Due secoli dopo, un altro indiano, Mahavira, sostenne nel suo trattato Ganita-sara-sangraha che un numero rimane invariato se viene diviso per zero. Infine, uno dei più grandi matematici della storia, Bhaskara II, anche lui indiano ma vissuto nel XII secolo, propose la tesi che sette secoli dopo sarebbe stata appoggiata da Chris Lowe: dividendo un numero per zero si ottiene un numero speciale chiamato infinito. In realtà tutti e tre gli indiani sbagliavano: vediamo subito il perché.

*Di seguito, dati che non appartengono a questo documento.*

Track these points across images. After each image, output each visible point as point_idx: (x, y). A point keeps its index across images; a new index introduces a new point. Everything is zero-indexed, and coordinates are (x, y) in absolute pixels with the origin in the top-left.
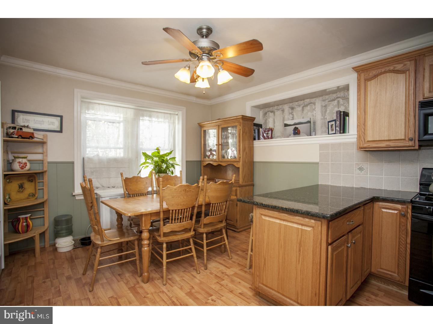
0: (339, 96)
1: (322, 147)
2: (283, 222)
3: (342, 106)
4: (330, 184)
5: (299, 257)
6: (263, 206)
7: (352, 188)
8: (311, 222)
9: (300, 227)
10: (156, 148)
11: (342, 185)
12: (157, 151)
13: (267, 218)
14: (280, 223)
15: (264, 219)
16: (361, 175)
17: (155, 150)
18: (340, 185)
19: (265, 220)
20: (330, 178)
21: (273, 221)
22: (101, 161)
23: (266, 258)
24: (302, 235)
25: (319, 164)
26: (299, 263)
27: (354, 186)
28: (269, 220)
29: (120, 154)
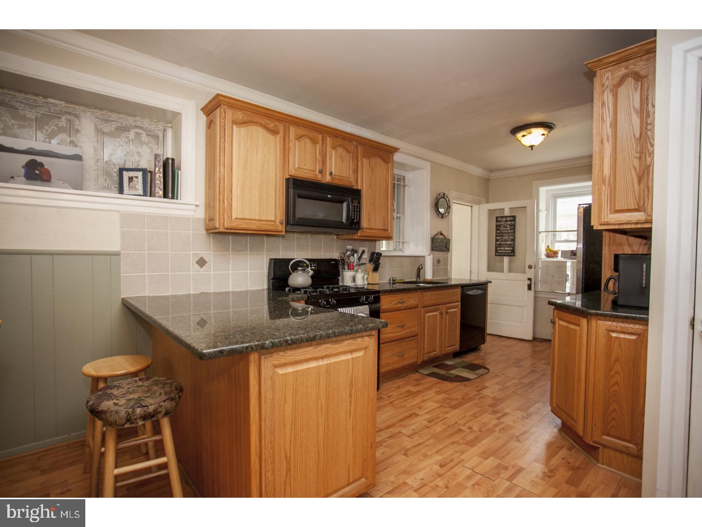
0: (139, 124)
1: (126, 219)
2: (323, 362)
3: (146, 146)
4: (147, 295)
5: (350, 405)
6: (290, 344)
7: (189, 295)
8: (365, 341)
9: (349, 356)
11: (170, 294)
13: (290, 369)
14: (318, 365)
15: (283, 374)
16: (201, 273)
18: (167, 294)
19: (286, 374)
20: (147, 283)
21: (304, 369)
23: (290, 457)
24: (353, 368)
25: (121, 256)
26: (350, 418)
27: (192, 292)
28: (295, 370)
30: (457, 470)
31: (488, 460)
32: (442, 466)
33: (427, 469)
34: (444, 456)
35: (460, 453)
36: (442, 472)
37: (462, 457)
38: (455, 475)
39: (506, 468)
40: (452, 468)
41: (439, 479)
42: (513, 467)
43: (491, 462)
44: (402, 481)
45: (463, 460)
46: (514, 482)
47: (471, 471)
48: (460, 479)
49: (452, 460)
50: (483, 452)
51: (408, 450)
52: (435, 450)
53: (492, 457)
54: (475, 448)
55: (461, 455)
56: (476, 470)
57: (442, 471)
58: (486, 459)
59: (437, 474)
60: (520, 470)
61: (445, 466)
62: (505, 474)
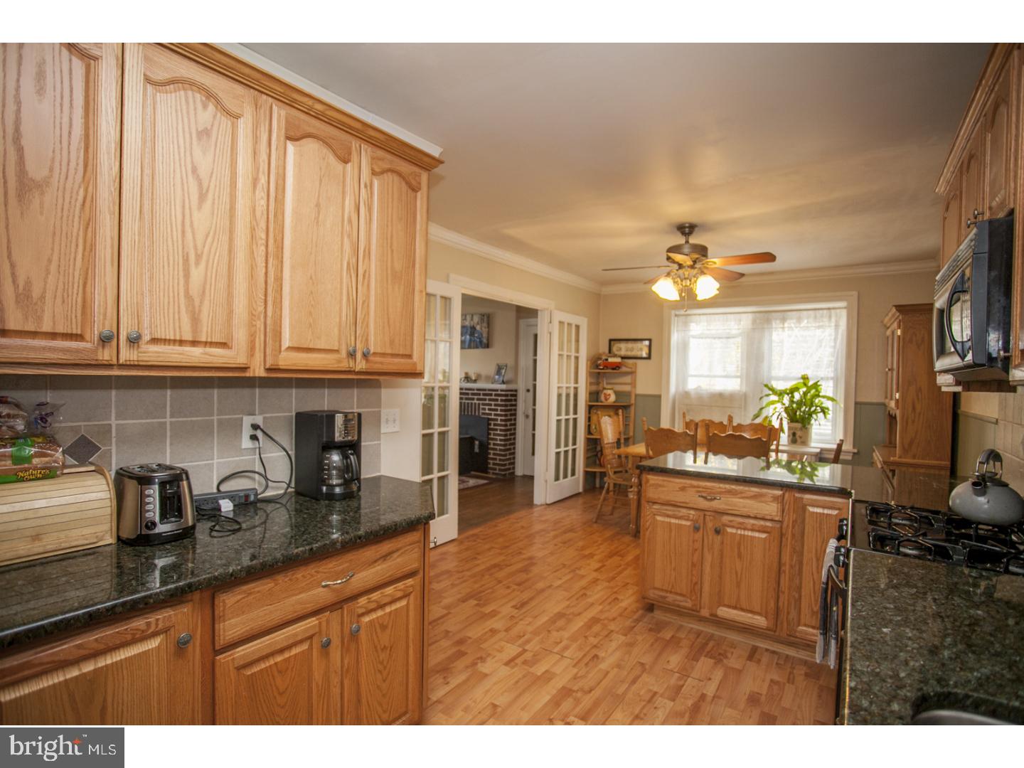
10: (800, 376)
12: (802, 381)
17: (799, 379)
22: (700, 397)
29: (732, 385)
30: (580, 654)
31: (543, 670)
32: (596, 656)
33: (610, 650)
34: (598, 668)
35: (579, 675)
36: (593, 650)
37: (575, 670)
38: (580, 649)
39: (525, 662)
40: (585, 655)
41: (595, 643)
42: (517, 664)
43: (540, 669)
44: (629, 636)
45: (574, 666)
46: (521, 649)
47: (565, 655)
48: (575, 645)
49: (587, 664)
50: (550, 680)
51: (643, 672)
52: (611, 676)
53: (539, 674)
54: (560, 685)
55: (577, 673)
56: (558, 657)
57: (595, 651)
58: (547, 671)
59: (598, 647)
60: (510, 663)
61: (593, 657)
62: (528, 656)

Supponiamo che dividere un numero per zero sia un’operazione lecita, cioè che tale operazione restituisca un risultato numerico. Sotto questa ipotesi l’espressione 1:0 corrisponde a un qualche numero a, anche se non sappiamo di preciso quale. Allora possiamo scrivere:

 0∙(1:0)=0∙a

Sappiamo che moltiplicando un numero qualsiasi per zero si ottiene zero: quindi il risultato dell’espressione precedente è 0.
Adesso viene il bello: con un semplice passaggio algebrico, infatti, l’espressione 0∙(1:0) può essere riscritta come (0:0)∙1. Siccome abbiamo sdoganato la divisione per zero, anche l’espressione 0:0 è consentita e il suo risultato è 1, visto che dividendo e divisore sono uguali: quindi la nostra espressione è complessivamente uguale a 1.
Ohibò! Il risultato è 0 e allo stesso tempo 1! Com’è possibile? Nella nostra dimostrazione ci deve essere per forza un errore. L’unico passaggio logico che può essere messo in discussione è proprio quello in cui avevamo ipotizzato che avesse senso dividere un numero per zero: per dirla con Vasco Rossi, possiamo concludere che questa operazione un senso non ce l’ha (con buona pace di Brahmagupta, Mahavira, Bhaskara II e Chris Lowe).